To degrade the franchises' networks, local and foreign partners must address each of them within their local or regional context. Moreover, some of these groups may choose to discard the Islamic State brand as easily as they adopted it. This is especially true for groups that already more or less follow al Qaeda's approach of avoiding attacks on places of worship, civilians and neutral sectarian or religious targets.

In fact, it is quite likely that some of these groups will eschew both the al Qaeda and Islamic State mantles moving forward, instead developing their own ideological strains of jihadism shaped by local conditions and beliefs. Just as time and geography produced different forms of communism, including Stalinism, Leninism, Trotskyism, Maoism and Marxism-Leninism, unique veins of jihadism will likely emerge in different places. A wide array of jihadist practices has already emerged in Syria and Pakistan, some which could gain traction.

Like the Marxists and the Maoists, or al Qaeda and the Islamic State, some forms of jihadism will compete for recruits and resources, perhaps even physically fighting with one another. Where power vacuums exist — Libya, Yemen and Somalia, to name a few — some may even grow quite strong, seizing and holding territory unless security forces keep them in check.

Grassroots Supporters

Though some grassroots jihadists have links to the Islamic State core or a franchise group, and others may even come in direct contact with core operatives sent abroad, most will continue to operate under the principles of leaderless resistance.
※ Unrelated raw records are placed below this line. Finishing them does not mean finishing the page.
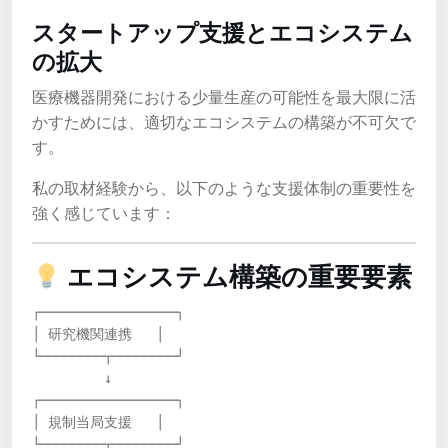
スタートアップ支援とエコシステム
の拡大
医療機器開発における少量生産の可能性を最大限に活
かすためには、適切なエコシステムの構築が不可欠で
す。
私の取材経験から、以下のような支援体制の重要性を
強く感じています：
エコシステム構築の重要要素
┌─────────────────┐

│ 研究機関連携   │

└────────┬────────┘

         ↓

┌─────────────────┐

│ 規制当局支援   │

└────────┬────────┘
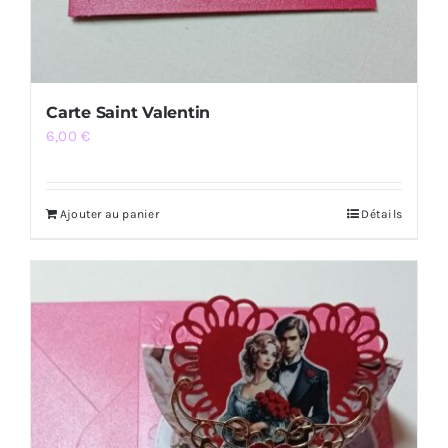
Carte Saint Valentin
6,00
€
Ajouter au panier
Détails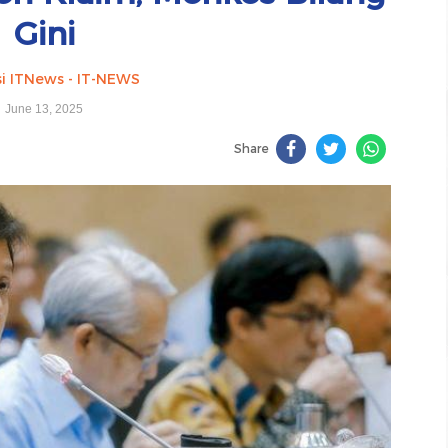
Gini
i ITNews - IT-NEWS
June 13, 2025
Share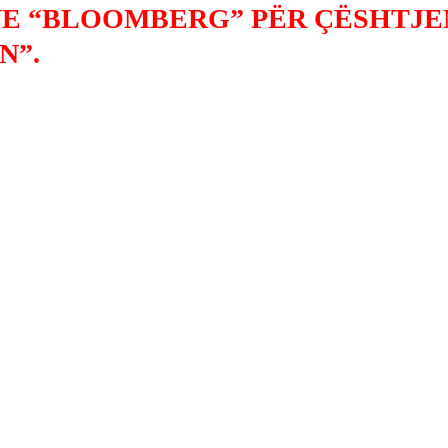
E “BLOOMBERG” PËR ÇËSHTJE
N”.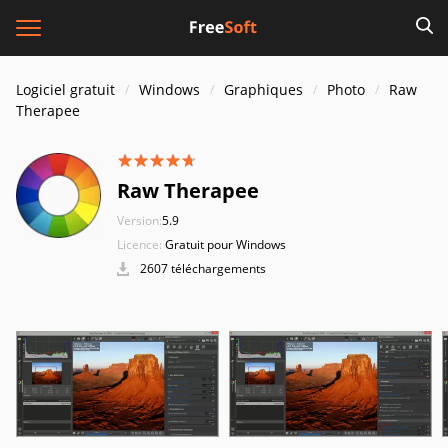
Logiciel gratuit
Windows
Graphiques
Photo
Raw
Therapee
Raw Therapee
Version:
5.9
Licence:
Gratuit pour Windows
2607 téléchargements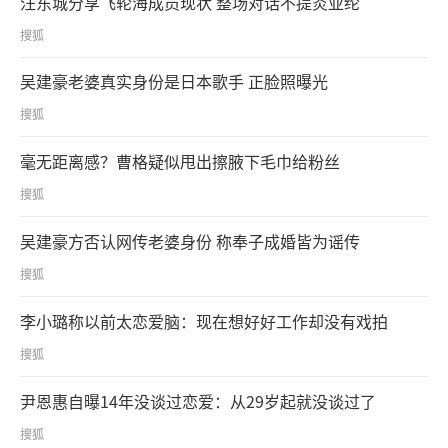
汪东城分享飞轮海成员现状 整场对话不提炎亚纶
搜狐
吴建豪老婆真实身份是日本歌手 正脸照曝光
搜狐
毫无距离感？曹格疑似甩出擦腋下毛巾给粉丝
搜狐
吴建豪方否认网传老婆身份 称奉子成婚皆为谣传
搜狐
李小璐称以前太恋爱脑：现在想好好工作却没有戏拍
搜狐
尹恩惠自曝14年没谈过恋爱：从29岁起就没谈过了
搜狐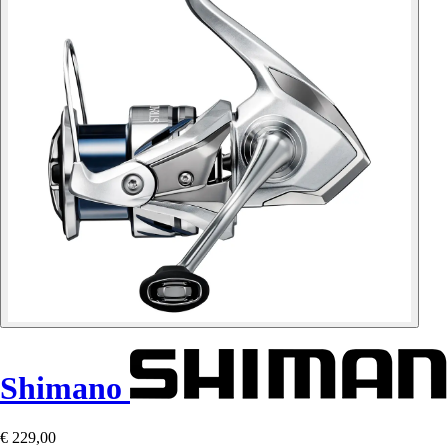
Shimano
€ 229,00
By and large, this means that the Islamic State's grassroots supporters will continue to pose a broad, low-level threat.


Though some grassroots jihadists may become disillusioned by the Islamic State's inability to fulfill its apocalyptic promises, most will probably remain radicalized despite the core's setbacks.

Grassroots operatives, especially those who are more difficult to identify because they have not traveled abroad to wage jihad and have not had direct contact with professional terrorists in the Islamic State core or one of its franchises, will create challenges for law enforcement and intelligence agencies. Though some grassroots jihadists may become disillusioned by the Islamic State's inability to fulfill its apocalyptic promises, most will probably remain radicalized despite the core's setbacks.

In 2012, al Qaeda in the Arabian Peninsula's precipitous territorial losses did very little damage to the group's popularity. Nor did the September 2011 death of the group's spokesman, Anwar al-Awlaki, stop him from serving as an influential ideological force who has had a hand in radicalizing many grassroots jihadists involved in recent plots and attacks — some of whom acted on behalf of the Islamic State. In much the same way, the Islamic State core's territorial losses and the deaths of its ideologues — including Abu Mohammad al-Adnani and, eventually, Abu Bakr al-Baghdadi — will do little to cripple its ability to radicalize and motivate grassroots jihadists. So, though grassroots attacks will likely occur less frequently after Mosul falls than in late 2014 or Ramadan 2016, the threat will endure, albeit at a low level.